• [Estratto]

Allo stesso tempo, cos’è lo spazio di fronte al nucleare, se la sua semplice presenza spinge a riconsiderare tutti i rapporti tra i viventi? Lo spazio si riconfigura attorno a un vuoto costitutivo, una zona d’esclusione che favorisce la produzione di ibridi interspecie. Ibridi – lo ripetiamo – che non sono certamente il prodotto di un’alleanza felice tra viventi, o tra vivente e non vivente, o non soltanto, ma di una composizione o di un assembramento (Cfr. Cimatti 2022) che ha l’effetto di rimettere radicalmente in gioco l’ossatura o l’habitus, sia sociale sia biologico, di tutti gli enti coinvolti nella loro produzione. Uno spazio che pur sembrando identico a se stesso – si pensi al panorama fluviale in Mujin chitai (2012) di Fujiwara Toshi – è in realtà essenzialmente differente a causa delle radiazioni, presenza invisibile o fantasmatica del disastro nucleare.
I soggetti, allora, in questo panorama di visibilità identiche e di invisibilità dalla potenza trasformativa, in senso decompositivo, in che maniera dovrebbero essere pensati o immaginati? Ma soprattutto, come immaginare in assenza di immagini? Non sono certo il nucleare o le radiazioni a costituire una novità per questi ibridi che vengono richiamati, il cosmo è infatti già sempre in un rapporto costitutivo con i corpi singolari che di esso non sono altro che espressioni – che sia nella forma del virus, del batterio o, più in generale, della materia. Il nucleare e le radiazioni, semplicemente, ci richiamano a un’urgenza, a una liminarità, a un’impossibile composizione nell’immediato che segna l’immaginazione degli spazi di mediazione o, ancora, delle operazioni metaboliche possibili tra enti radicalmente distinti per via delle composizioni precedenti che essi hanno dovuto produrre.

• [Voci riportate]

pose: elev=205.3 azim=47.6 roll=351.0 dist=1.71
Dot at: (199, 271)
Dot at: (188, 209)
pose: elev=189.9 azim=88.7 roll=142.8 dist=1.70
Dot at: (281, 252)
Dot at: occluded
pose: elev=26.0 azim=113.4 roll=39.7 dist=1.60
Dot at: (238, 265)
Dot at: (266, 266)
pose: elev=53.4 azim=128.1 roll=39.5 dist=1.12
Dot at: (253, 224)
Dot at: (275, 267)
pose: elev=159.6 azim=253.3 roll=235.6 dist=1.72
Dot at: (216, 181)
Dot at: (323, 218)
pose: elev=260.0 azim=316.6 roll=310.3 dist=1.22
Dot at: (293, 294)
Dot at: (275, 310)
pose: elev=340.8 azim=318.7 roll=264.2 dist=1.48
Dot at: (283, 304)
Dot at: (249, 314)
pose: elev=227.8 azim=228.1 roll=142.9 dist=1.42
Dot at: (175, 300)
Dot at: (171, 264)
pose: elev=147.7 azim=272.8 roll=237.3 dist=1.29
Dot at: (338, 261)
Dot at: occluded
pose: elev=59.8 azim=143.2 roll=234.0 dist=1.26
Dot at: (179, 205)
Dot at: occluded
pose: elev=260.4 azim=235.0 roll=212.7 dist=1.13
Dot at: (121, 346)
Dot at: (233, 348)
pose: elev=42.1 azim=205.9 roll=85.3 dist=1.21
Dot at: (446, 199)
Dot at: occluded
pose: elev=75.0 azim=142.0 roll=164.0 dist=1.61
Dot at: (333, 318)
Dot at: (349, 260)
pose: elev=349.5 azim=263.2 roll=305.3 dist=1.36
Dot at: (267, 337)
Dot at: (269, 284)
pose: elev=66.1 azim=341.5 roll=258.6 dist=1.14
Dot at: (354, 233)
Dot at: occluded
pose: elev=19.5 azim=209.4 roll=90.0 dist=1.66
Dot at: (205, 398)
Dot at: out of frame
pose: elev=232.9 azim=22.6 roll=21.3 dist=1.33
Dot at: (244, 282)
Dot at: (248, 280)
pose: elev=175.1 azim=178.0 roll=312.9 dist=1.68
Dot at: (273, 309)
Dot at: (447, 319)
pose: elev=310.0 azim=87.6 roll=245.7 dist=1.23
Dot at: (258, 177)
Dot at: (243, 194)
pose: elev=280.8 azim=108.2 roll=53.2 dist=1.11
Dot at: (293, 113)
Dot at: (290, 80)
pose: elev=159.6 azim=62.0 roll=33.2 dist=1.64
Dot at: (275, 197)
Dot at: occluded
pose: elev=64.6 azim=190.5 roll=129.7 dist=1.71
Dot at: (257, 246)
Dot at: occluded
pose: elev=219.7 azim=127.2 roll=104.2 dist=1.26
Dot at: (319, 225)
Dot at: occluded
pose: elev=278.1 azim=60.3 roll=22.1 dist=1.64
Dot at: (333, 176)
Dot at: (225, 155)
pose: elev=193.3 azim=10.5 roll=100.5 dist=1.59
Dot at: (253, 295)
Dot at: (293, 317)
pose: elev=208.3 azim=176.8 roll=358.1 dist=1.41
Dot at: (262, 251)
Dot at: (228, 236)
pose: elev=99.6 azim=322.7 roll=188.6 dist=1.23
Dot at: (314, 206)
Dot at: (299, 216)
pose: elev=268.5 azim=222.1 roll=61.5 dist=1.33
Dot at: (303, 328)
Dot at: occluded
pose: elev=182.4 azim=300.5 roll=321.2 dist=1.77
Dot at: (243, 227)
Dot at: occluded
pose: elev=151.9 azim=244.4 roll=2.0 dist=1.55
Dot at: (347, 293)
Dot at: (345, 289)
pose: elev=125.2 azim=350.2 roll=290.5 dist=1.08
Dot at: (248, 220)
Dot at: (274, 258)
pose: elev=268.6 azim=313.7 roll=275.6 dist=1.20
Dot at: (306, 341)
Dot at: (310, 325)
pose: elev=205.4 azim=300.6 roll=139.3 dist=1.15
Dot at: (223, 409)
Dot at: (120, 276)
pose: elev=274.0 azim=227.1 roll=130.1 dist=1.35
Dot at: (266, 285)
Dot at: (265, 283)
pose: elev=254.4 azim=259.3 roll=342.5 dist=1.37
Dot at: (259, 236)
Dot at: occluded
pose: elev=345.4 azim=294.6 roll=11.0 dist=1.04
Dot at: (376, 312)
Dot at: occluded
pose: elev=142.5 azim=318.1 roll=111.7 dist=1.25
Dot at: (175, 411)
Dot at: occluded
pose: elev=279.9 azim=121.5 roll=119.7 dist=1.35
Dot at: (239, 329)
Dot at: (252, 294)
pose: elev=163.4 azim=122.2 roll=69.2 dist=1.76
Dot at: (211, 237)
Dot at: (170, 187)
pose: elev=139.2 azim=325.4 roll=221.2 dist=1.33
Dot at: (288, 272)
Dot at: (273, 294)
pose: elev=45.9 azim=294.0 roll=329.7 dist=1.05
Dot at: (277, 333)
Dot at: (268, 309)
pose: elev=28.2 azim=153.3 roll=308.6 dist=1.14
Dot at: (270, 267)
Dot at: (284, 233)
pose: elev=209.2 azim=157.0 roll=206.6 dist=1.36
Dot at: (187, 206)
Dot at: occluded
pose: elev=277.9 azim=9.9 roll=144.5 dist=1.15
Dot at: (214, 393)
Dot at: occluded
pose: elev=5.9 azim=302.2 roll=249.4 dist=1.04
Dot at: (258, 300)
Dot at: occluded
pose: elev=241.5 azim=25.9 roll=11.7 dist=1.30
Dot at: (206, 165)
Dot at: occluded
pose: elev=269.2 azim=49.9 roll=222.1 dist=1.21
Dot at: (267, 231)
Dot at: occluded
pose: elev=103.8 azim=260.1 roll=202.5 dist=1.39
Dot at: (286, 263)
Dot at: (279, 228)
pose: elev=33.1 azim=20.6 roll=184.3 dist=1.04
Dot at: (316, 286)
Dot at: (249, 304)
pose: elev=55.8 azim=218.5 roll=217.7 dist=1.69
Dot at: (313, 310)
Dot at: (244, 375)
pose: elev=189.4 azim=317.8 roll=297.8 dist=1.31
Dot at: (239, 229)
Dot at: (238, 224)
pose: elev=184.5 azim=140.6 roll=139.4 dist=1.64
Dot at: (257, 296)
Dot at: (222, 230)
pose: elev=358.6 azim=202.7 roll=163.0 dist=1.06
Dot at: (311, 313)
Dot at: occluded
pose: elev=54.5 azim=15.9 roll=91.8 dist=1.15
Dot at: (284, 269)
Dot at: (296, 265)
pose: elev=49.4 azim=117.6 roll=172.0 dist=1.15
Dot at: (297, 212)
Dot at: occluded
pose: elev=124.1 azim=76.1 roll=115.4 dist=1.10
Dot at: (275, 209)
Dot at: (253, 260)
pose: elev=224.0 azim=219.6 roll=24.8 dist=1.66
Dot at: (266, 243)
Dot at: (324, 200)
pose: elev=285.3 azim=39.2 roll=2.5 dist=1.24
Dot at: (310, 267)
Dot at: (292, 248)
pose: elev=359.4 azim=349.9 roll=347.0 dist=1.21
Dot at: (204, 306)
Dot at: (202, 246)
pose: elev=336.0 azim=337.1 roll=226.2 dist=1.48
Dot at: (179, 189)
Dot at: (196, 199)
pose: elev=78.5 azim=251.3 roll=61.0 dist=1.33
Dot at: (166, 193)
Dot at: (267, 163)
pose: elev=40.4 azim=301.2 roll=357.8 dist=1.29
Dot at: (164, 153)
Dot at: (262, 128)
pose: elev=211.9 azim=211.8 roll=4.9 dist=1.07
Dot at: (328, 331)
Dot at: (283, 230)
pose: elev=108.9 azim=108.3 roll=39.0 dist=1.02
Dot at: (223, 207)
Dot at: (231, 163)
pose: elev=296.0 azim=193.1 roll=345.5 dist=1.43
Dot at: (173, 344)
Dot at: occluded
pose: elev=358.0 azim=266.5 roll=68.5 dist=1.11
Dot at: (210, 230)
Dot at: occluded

• [Cosa si chiede]
Cita per intero, parola per parola, l'estratto sullo spazio e il nucleare. Le voci riportate qui non servono a nulla.

• [Risposta]
Allo stesso tempo, cos’è lo spazio di fronte al nucleare, se la sua semplice presenza spinge a riconsiderare tutti i rapporti tra i viventi? Lo spazio si riconfigura attorno a un vuoto costitutivo, una zona d’esclusione che favorisce la produzione di ibridi interspecie. Ibridi – lo ripetiamo – che non sono certamente il prodotto di un’alleanza felice tra viventi, o tra vivente e non vivente, o non soltanto, ma di una composizione o di un assembramento (Cfr. Cimatti 2022) che ha l’effetto di rimettere radicalmente in gioco l’ossatura o l’habitus, sia sociale sia biologico, di tutti gli enti coinvolti nella loro produzione. Uno spazio che pur sembrando identico a se stesso – si pensi al panorama fluviale in Mujin chitai (2012) di Fujiwara Toshi – è in realtà essenzialmente differente a causa delle radiazioni, presenza invisibile o fantasmatica del disastro nucleare.
I soggetti, allora, in questo panorama di visibilità identiche e di invisibilità dalla potenza trasformativa, in senso decompositivo, in che maniera dovrebbero essere pensati o immaginati? Ma soprattutto, come immaginare in assenza di immagini? Non sono certo il nucleare o le radiazioni a costituire una novità per questi ibridi che vengono richiamati, il cosmo è infatti già sempre in un rapporto costitutivo con i corpi singolari che di esso non sono altro che espressioni – che sia nella forma del virus, del batterio o, più in generale, della materia. Il nucleare e le radiazioni, semplicemente, ci richiamano a un’urgenza, a una liminarità, a un’impossibile composizione nell’immediato che segna l’immaginazione degli spazi di mediazione o, ancora, delle operazioni metaboliche possibili tra enti radicalmente distinti per via delle composizioni precedenti che essi hanno dovuto produrre.